The Legal Requirements of Sexual and Gender-Based Violence Crimes

Rape, sexual slavery, enforced prostitution, forced pregnancy and enforced sterilisation are listed as the underlying acts of crimes against humanity, but there are no elements or legal requirements, as can be found in the ICC Statute and its Elements of Crimes document. Among these crimes, rape is the only one defined as an ordinary crime in a separate provision of the 2010 Penal Code. This suggests that other above-mentioned sexual crimes could only be prosecuted under different charges covering similar conduct. For example, sexual slavery could be prosecuted under the charge of human trafficking. It is important to examine whether applying the definitions of the 2010 Penal Code by analogy to the sexual crimes of the ICC Statute would be suitable and would cover the same elements of crimes. Some definitions are wider and cover a broader range of situations, while others are narrower and do not include all the elements that define the crimes of the ICC Statute.

Mens Rea and Liabilities

The 2010 Penal Code does not include a separate provision on mens rea: intent and knowledge is only implied in a provision stating that individual cannot be held responsible if they were compelled by a force they could not resist. The provisions on the modes of liability are slightly different from those outlined in the ICC Statute as they are more specific, explicitly stating which forms aiding and abetting may take, include additional modes of liability, while excluding command responsibility. However, the Organic Law on the creation of the Special Criminal Court replicates the modes of liability – including command responsibility – of the ICC Statute.

Application of the Law

Owing to the extremely low number of prosecutions to date, it is unclear whether the courts will apply other definitions of similar conduct – through analogy – or whether they will refer to international definitions and case law. This can raise challenges to prosecutors under the ordinary system as they prepare case files. Considering that none of the sexual crimes, except rape, are explicitly defined in the 2010 Penal Code, it remains to be seen which definitions the CAR courts will apply. The Organic Law on the creation of the Special Criminal Court offers a potential solution to this: it allows the application of international substantive and procedural law if the national provisions are incomplete or unclear. There is, however, no further detail on how this may be implemented, nor to what extent the Special Criminal Court will rely on international definitions.

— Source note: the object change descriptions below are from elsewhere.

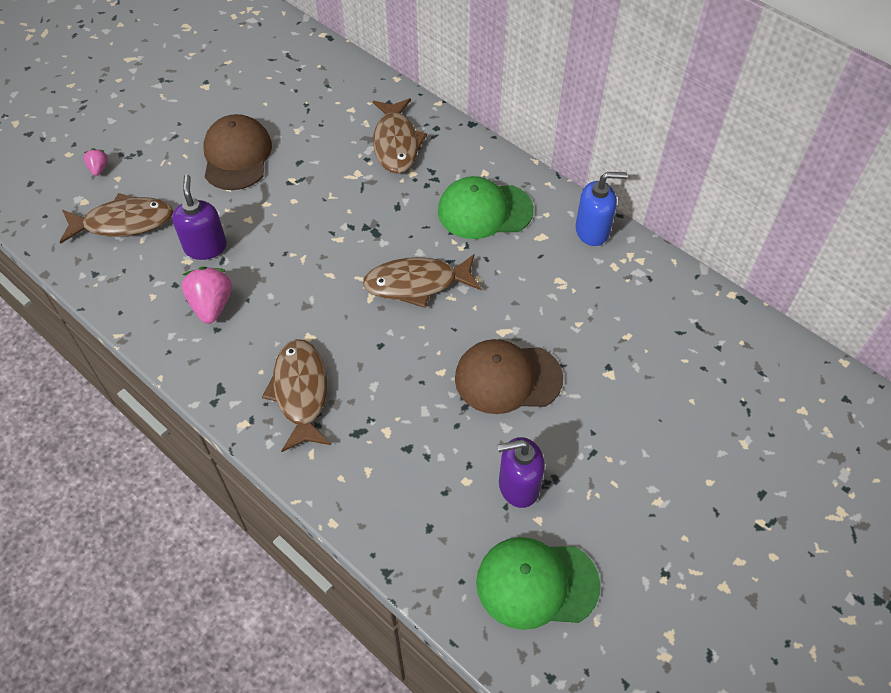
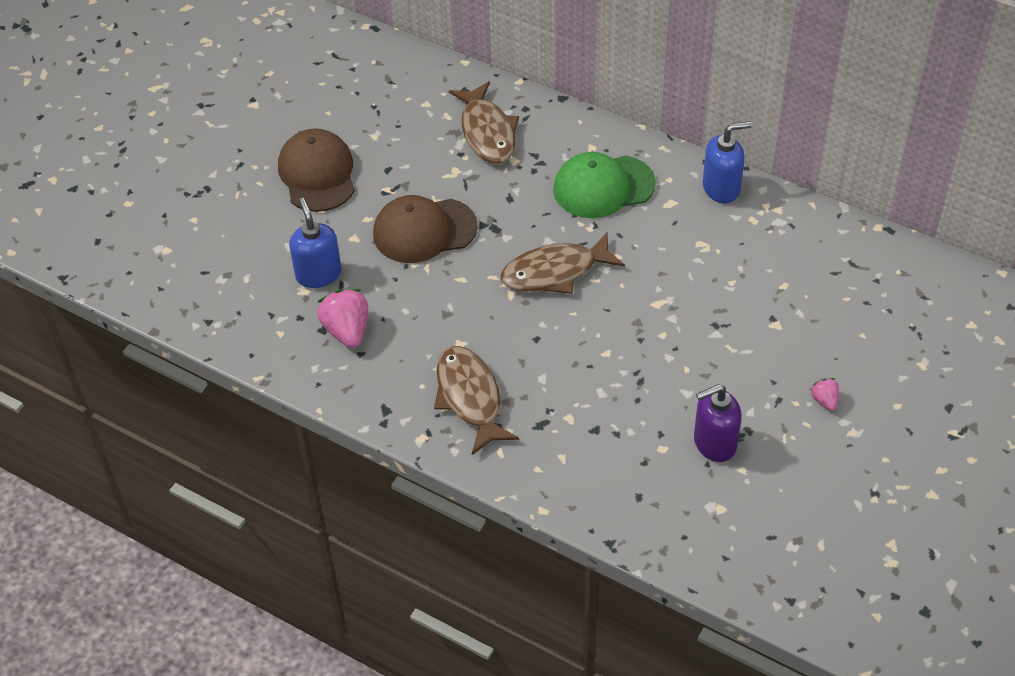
camera: 10 degrees left, 5 degrees down
(99, 169) = (169, 213): pink strawberry -> pink strawberry (824, 400)
(123, 222) = (219, 264): brown fish -> none
(205, 247) = (318, 274): purple soap dispenser -> blue soap dispenser
(508, 378) = (675, 347): brown cap -> brown cap (424, 230)
(537, 583) = (756, 525): green cap -> none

Challenges Facing SGBV Prosecution in CAR

The prosecution of SGBV in CAR also faces broader challenges that are related to victims’ access to justice and the lack of suitable training to investigate SGBV incidents. There is a need for suitable training of police personnel and magistrates to investigate and prosecute SGBV more effectively, taking into account their particular nature. This means, for example, training on how to receive complaints from SGBV victims and collecting relevant evidence that can be used in courts. Furthermore, security issues are a major impediment to the prosecution of SGBV since some police stations may still be under the control of the perpetrators, preventing the victims to report the crimes. . These latter obstacles are coupled with the lack of personnel and material resources to cover the needs of the population as well as the visible lack of confidence of victims in the criminal justice system. Lastly, criminal justice actors, including magistrates, and victims face difficulties in accessing national legislation and relevant case law.

This summary is based on the Executive Summary of the recent publication National Legal Requirements on Prosecution of Sexual and Gender-Based Violence in Central African Republic (February 2017), which was produced in collaboration between the CMN and the University of Nottingham Human Rights Law Centre, through funding provided by the UK Foreign and Commonwealth Office.